*** DATA EXTRACTS Section Begins ***

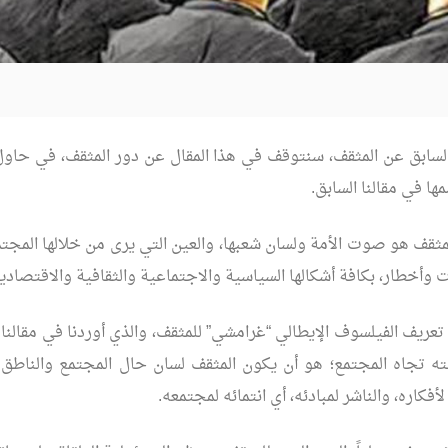
السابق عن المثقف، سنتوقف في هذا المقال عن دور المثقف، في حاول
ها في مقالنا السابق.
المثقف هو صوت الأمة ولسان شعبها، والعين التي يرى من خلالها المج
 وأخطار، بكافة أشكالها السياسية والاجتماعية والثقافية والاقتصادية
عريف الفيلسوف الإيطالي “غرامشي” للمثقف، والذي أوردنا في مقالنا ا
ته تجاه المجتمع؛ هو أن يكون المثقف لسان حال المجتمع والناطق 
أفكاره، والناشر لمبادئه، أي انتمائه لمجتمعه.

*** DATA EXTRACTS Section Ends ***

■ WHAT IS NEEDED ■
Return every line of the listing above verbatim, omitting the pictures.

■ SOLUTION FOR THIS TASK ■
السابق عن المثقف، سنتوقف في هذا المقال عن دور المثقف، في حاول
ها في مقالنا السابق.
المثقف هو صوت الأمة ولسان شعبها، والعين التي يرى من خلالها المج
 وأخطار، بكافة أشكالها السياسية والاجتماعية والثقافية والاقتصادية
عريف الفيلسوف الإيطالي “غرامشي” للمثقف، والذي أوردنا في مقالنا ا
ته تجاه المجتمع؛ هو أن يكون المثقف لسان حال المجتمع والناطق 
أفكاره، والناشر لمبادئه، أي انتمائه لمجتمعه.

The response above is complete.